Last year the Australian government pledged to investigate why consumers in the country are forced to pay more for downloads, and that has led authorities to summon Apple, Microsoft and Abode to explain their pricing strategies.
First Kotaku reported, the three tech giants have been instructed to send representatives (PDF) to discuss the matter at a House of Representatives hearing in capital city Canberra on March 22. There they will be asked a series of questions related to their local pricing policy. The firms face legal consequences if they fail to comply and attend the event.
MP Ed Husic, who is a member of the investigating committee, said it is high time for the firms to provide details of their multiple pricing.
These firms should have cooperated and been prepared to be more open and transparent about their pricing approaches. In what’s probably the first time anywhere in the world, these IT firms are now being summonsed by the Australian Parliament to explain why they price their products so much higher in Australia compared to the US.
Husic points out that, while the cost of TV sets and computers fell by an estimated 14 percent in Australia last year, the country’s consumer price index suggests that some digital and tech purchases are up to 60 percent more expensive than in the US.
This isn’t the first time that politicians have pressured tech firms to explain their pricing. The inquiry was ordered in April 2012, when the House of Representatives prepared an investigation aimed at getting comprehensive answers following an initial report.

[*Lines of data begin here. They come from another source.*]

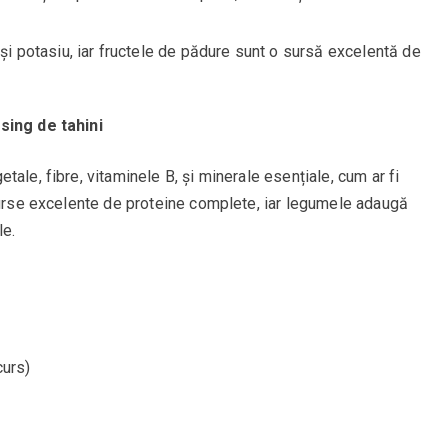
 potasiu, iar fructele de pădure sunt o sursă excelentă de
sing de tahini
ale, fibre, vitaminele B, și minerale esențiale, cum ar fi
 surse excelente de proteine complete, iar legumele adaugă
le.
curs)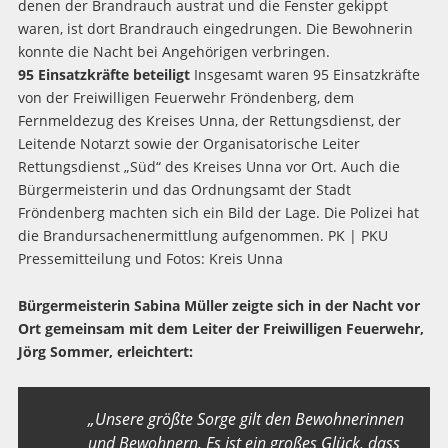
denen der Brandrauch austrat und die Fenster gekippt
waren, ist dort Brandrauch eingedrungen. Die Bewohnerin
konnte die Nacht bei Angehörigen verbringen.
95 Einsatzkräfte beteiligt
Insgesamt waren 95 Einsatzkräfte
von der Freiwilligen Feuerwehr Fröndenberg, dem
Fernmeldezug des Kreises Unna, der Rettungsdienst, der
Leitende Notarzt sowie der Organisatorische Leiter
Rettungsdienst „Süd“ des Kreises Unna vor Ort. Auch die
Bürgermeisterin und das Ordnungsamt der Stadt
Fröndenberg machten sich ein Bild der Lage. Die Polizei hat
die Brandursachenermittlung aufgenommen. PK | PKU
Pressemitteilung und Fotos: Kreis Unna
Bürgermeisterin Sabina Müller zeigte sich in der Nacht vor
Ort gemeinsam mit dem Leiter der Freiwilligen Feuerwehr,
Jörg Sommer, erleichtert:
„Unsere größte Sorge gilt den Bewohnerinnen
und Bewohnern. Es ist ein großes Glück, dass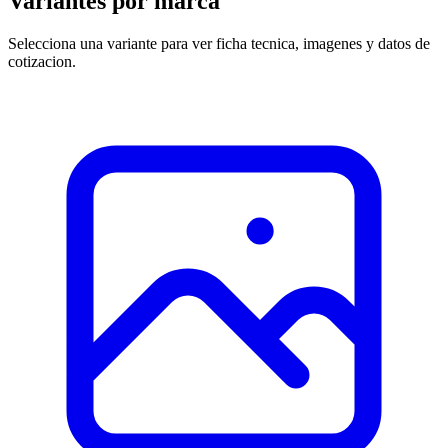
Variantes por marca
Selecciona una variante para ver ficha tecnica, imagenes y datos de
cotizacion.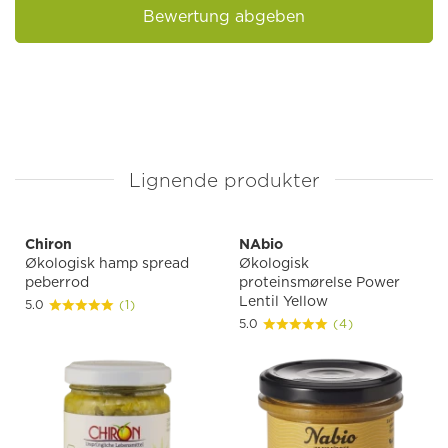
Bewertung abgeben
Lignende produkter
Chiron
NAbio
Økologisk hamp spread
Økologisk
peberrod
proteinsmørelse Power
Lentil Yellow
5.0
(1)
5.0
(4)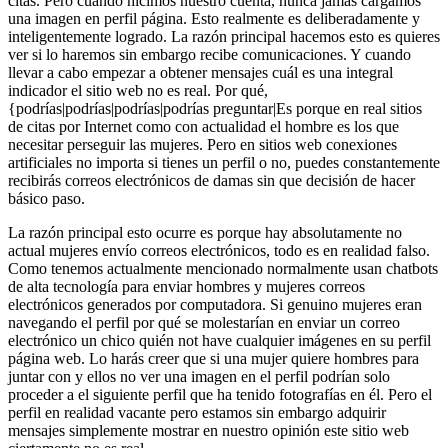
citas. Pero cuando hicimos nuestro cuenta, nunca jamás cargamos
una imagen en perfil página. Esto realmente es deliberadamente y
inteligentemente logrado. La razón principal hacemos esto es quieres
ver si lo haremos sin embargo recibe comunicaciones. Y cuando
llevar a cabo empezar a obtener mensajes cuál es una integral
indicador el sitio web no es real. Por qué,
{podrías|podrías|podrías|podrías preguntar|Es porque en real sitios
de citas por Internet como con actualidad el hombre es los que
necesitar perseguir las mujeres. Pero en sitios web conexiones
artificiales no importa si tienes un perfil o no, puedes constantemente
recibirás correos electrónicos de damas sin que decisión de hacer
básico paso.
La razón principal esto ocurre es porque hay absolutamente no
actual mujeres envío correos electrónicos, todo es en realidad falso.
Como tenemos actualmente mencionado normalmente usan chatbots
de alta tecnología para enviar hombres y mujeres correos
electrónicos generados por computadora. Si genuino mujeres eran
navegando el perfil por qué se molestarían en enviar un correo
electrónico un chico quién not have cualquier imágenes en su perfil
página web. Lo harás creer que si una mujer quiere hombres para
juntar con y ellos no ver una imagen en el perfil podrían solo
proceder a el siguiente perfil que ha tenido fotografías en él. Pero el
perfil en realidad vacante pero estamos sin embargo adquirir
mensajes simplemente mostrar en nuestro opinión este sitio web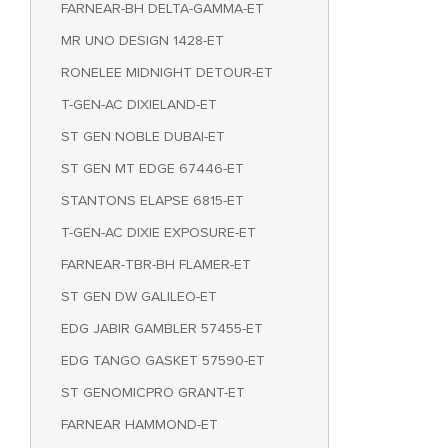
FARNEAR-BH DELTA-GAMMA-ET
MR UNO DESIGN 1428-ET
RONELEE MIDNIGHT DETOUR-ET
T-GEN-AC DIXIELAND-ET
ST GEN NOBLE DUBAI-ET
ST GEN MT EDGE 67446-ET
STANTONS ELAPSE 6815-ET
T-GEN-AC DIXIE EXPOSURE-ET
FARNEAR-TBR-BH FLAMER-ET
ST GEN DW GALILEO-ET
EDG JABIR GAMBLER 57455-ET
EDG TANGO GASKET 57590-ET
ST GENOMICPRO GRANT-ET
FARNEAR HAMMOND-ET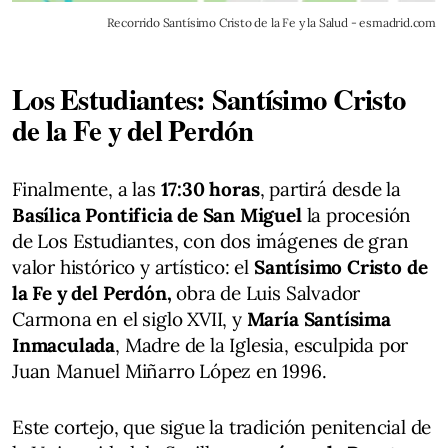
Recorrido Santísimo Cristo de la Fe y la Salud - esmadrid.com
Los Estudiantes: Santísimo Cristo
de la Fe y del Perdón
Finalmente, a las
17:30 horas
, partirá desde la
Basílica Pontificia de San Miguel
la procesión
de Los Estudiantes, con dos imágenes de gran
valor histórico y artístico: el
Santísimo Cristo de
la Fe y del Perdón,
obra de Luis Salvador
Carmona en el siglo XVII, y
María Santísima
Inmaculada
, Madre de la Iglesia, esculpida por
Juan Manuel Miñarro López en 1996.
Este cortejo, que sigue la tradición penitencial de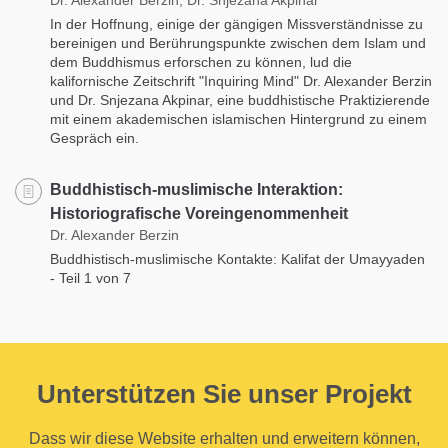
In der Hoffnung, einige der gängigen Missverständnisse zu
bereinigen und Berührungspunkte zwischen dem Islam und
dem Buddhismus erforschen zu können, lud die
kalifornische Zeitschrift "Inquiring Mind" Dr. Alexander Berzin
und Dr. Snjezana Akpinar, eine buddhistische Praktizierende
mit einem akademischen islamischen Hintergrund zu einem
Gespräch ein.
Buddhistisch-muslimische Interaktion:
Historiografische Voreingenommenheit
Dr. Alexander Berzin
Buddhistisch-muslimische Kontakte: Kalifat der Umayyaden
- Teil 1 von 7
Unterstützen Sie unser Projekt
Dass wir diese Website erhalten und erweitern können,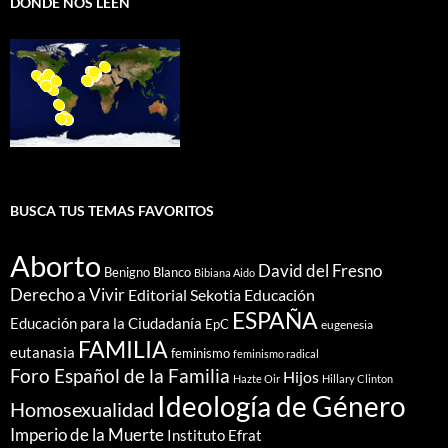
DÓNDE NOS LEEN
BUSCA TUS TEMAS FAVORITOS
Aborto
David del Fresno
Benigno Blanco
Bibiana Aido
Derecho a Vivir
Editorial Sekotia
Educación
ESPAÑA
Educación para la Ciudadanía
EpC
eugenesia
FAMILIA
eutanasia
feminismo
feminismo radical
Foro Español de la Familia
Hijos
Hazte Oir
Hillary Clinton
Ideología de Género
Homosexualidad
Imperio de la Muerte
Instituto Efrat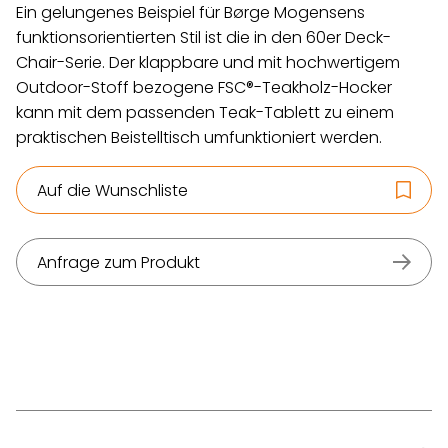
Ein gelungenes Beispiel für Børge Mogensens
funktionsorientierten Stil ist die in den 60er Deck-
Chair-Serie. Der klappbare und mit hochwertigem
Outdoor-Stoff bezogene FSC®-Teakholz-Hocker
kann mit dem passenden Teak-Tablett zu einem
praktischen Beistelltisch umfunktioniert werden.
Auf die Wunschliste
Anfrage zum Produkt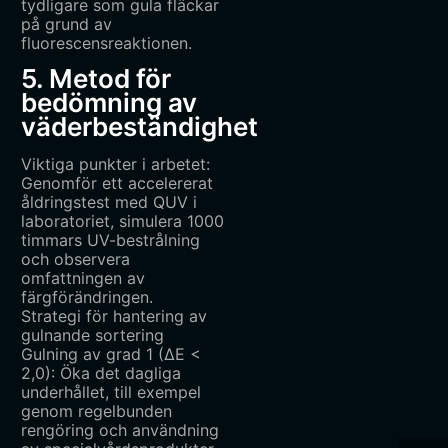
tydligare som gula fläckar
på grund av
fluorescensreaktionen.
5. Metod för
bedömning av
väderbeständighet
Viktiga punkter i arbetet:
Genomför ett accelererat
åldringstest med QUV i
laboratoriet, simulera 1000
timmars UV-bestrålning
och observera
omfattningen av
färgförändringen.
Strategi för hantering av
gulnande sortering
Gulning av grad 1 (ΔE <
2,0): Öka det dagliga
underhållet, till exempel
genom regelbunden
rengöring och användning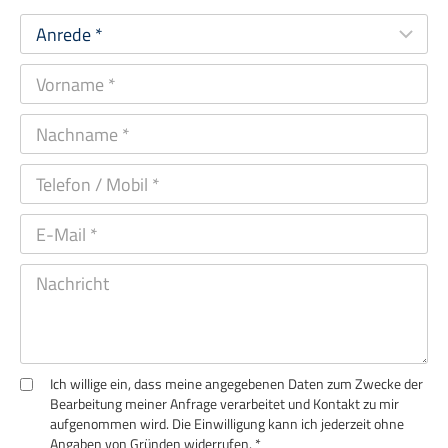
Ich willige ein, dass meine angegebenen Daten zum Zwecke der
Bearbeitung meiner Anfrage verarbeitet und Kontakt zu mir
aufgenommen wird. Die Einwilligung kann ich jederzeit ohne
Angaben von Gründen widerrufen. *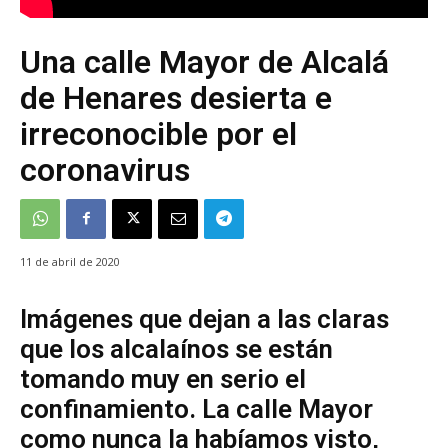
Una calle Mayor de Alcalá
de Henares desierta e
irreconocible por el
coronavirus
11 de abril de 2020
Imágenes que dejan a las claras
que los alcalaínos se están
tomando muy en serio el
confinamiento. La calle Mayor
como nunca la habíamos visto,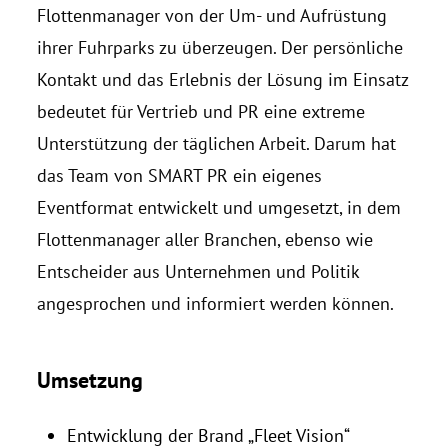
Flottenmanager von der Um- und Aufrüstung
ihrer Fuhrparks zu überzeugen. Der persönliche
Kontakt und das Erlebnis der Lösung im Einsatz
bedeutet für Vertrieb und PR eine extreme
Unterstützung der täglichen Arbeit. Darum hat
das Team von SMART PR ein eigenes
Eventformat entwickelt und umgesetzt, in dem
Flottenmanager aller Branchen, ebenso wie
Entscheider aus Unternehmen und Politik
angesprochen und informiert werden können.
Umsetzung
Entwicklung der Brand „Fleet Vision“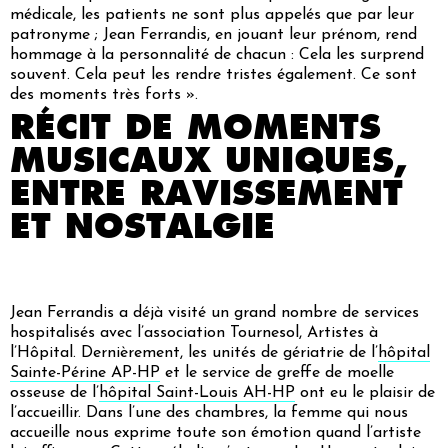
médicale, les patients ne sont plus appelés que par leur
patronyme ; Jean Ferrandis, en jouant leur prénom, rend
hommage à la personnalité de chacun :
Cela les surprend
souvent. Cela peut les rendre tristes également. Ce sont
des moments très forts »
.
RÉCIT DE MOMENTS
MUSICAUX UNIQUES,
ENTRE RAVISSEMENT
ET NOSTALGIE
Jean Ferrandis a déjà visité un grand nombre de services
hospitalisés avec l’association Tournesol, Artistes à
l’Hôpital. Dernièrement, les unités de gériatrie de l’
hôpital
Sainte-Périne AP-HP
et le service de greffe de moelle
osseuse de l’
hôpital Saint-Louis AH-HP
ont eu le plaisir de
l’accueillir. Dans l’une des chambres, la femme qui nous
accueille nous exprime toute son émotion quand l’artiste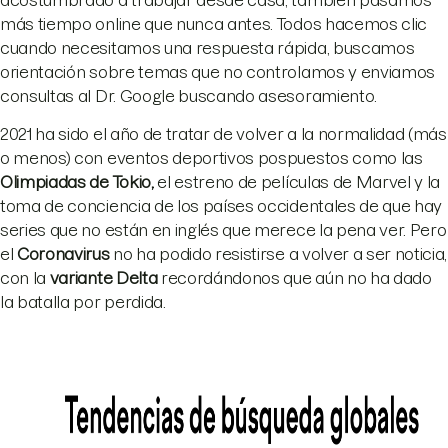
acostumbrado a trabajar desde casa, también pasamos
más tiempo online que nunca antes. Todos hacemos clic
cuando necesitamos una respuesta rápida, buscamos
orientación sobre temas que no controlamos y enviamos
consultas al Dr. Google buscando asesoramiento.
2021 ha sido el año de tratar de volver a la normalidad (más
o menos) con eventos deportivos pospuestos como las
Olimpiadas de Tokio
,
el estreno de películas de Marvel y la
toma de conciencia de los países occidentales de que hay
series que no están en inglés que merece la pena ver. Pero
el
Coronavirus
no ha podido resistirse a volver a ser noticia,
con la
variante Delta
recordándonos que aún no ha dado
la batalla por perdida.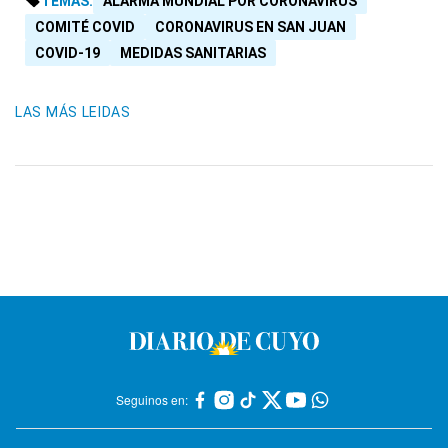
TEMAS:
ALARMA MUNDIAL POR CORONAVIRUS
COMITÉ COVID
CORONAVIRUS EN SAN JUAN
COVID-19
MEDIDAS SANITARIAS
LAS MÁS LEIDAS
Seguinos en: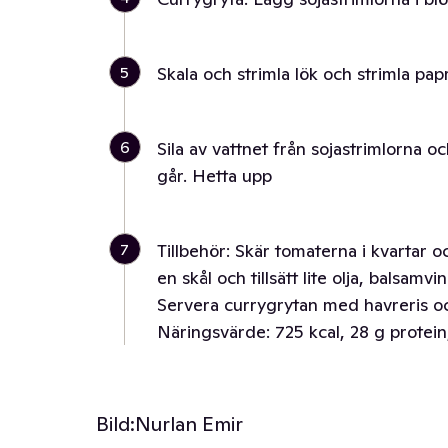
5
Skala och strimla lök och strimla pap
6
Sila av vattnet från sojastrimlorna 
går. Hetta upp
7
Tillbehör: Skär tomaterna i kvartar 
en skål och tillsätt lite olja, balsamvi
Servera currygrytan med havreris och
Näringsvärde: 725 kcal, 28 g protein
Bild:
Nurlan Emir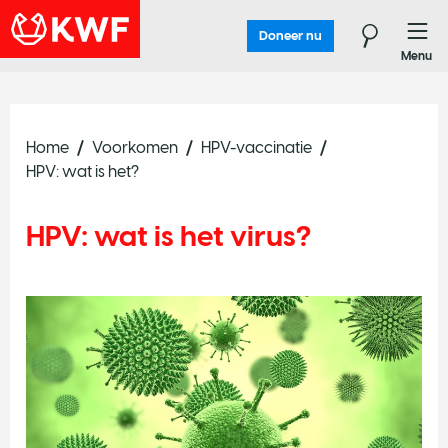
Doneer nu
Menu
Home
Voorkomen
HPV-vaccinatie
HPV: wat is het?
HPV: wat is het virus?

Speaking last year, Husic said:
People here scratch their heads trying to work out why they get fleeced on software downloads. When the Productivity Commission asked IT companies why they charge so much for downloads, even they found the answers were not persuasive.
Australia isn’t the only country where consumers are expected to pay extra for software and hardware purchases, and pricing is thought to have led many in the country to register US-based addresses in order to buy items at American prices.
The three firms aren’t the only ones to charge more in Australia, Kotaku points out that games firm Steam, among others, does the same. The quizzing of these high profile examples could be a first step to reducing that.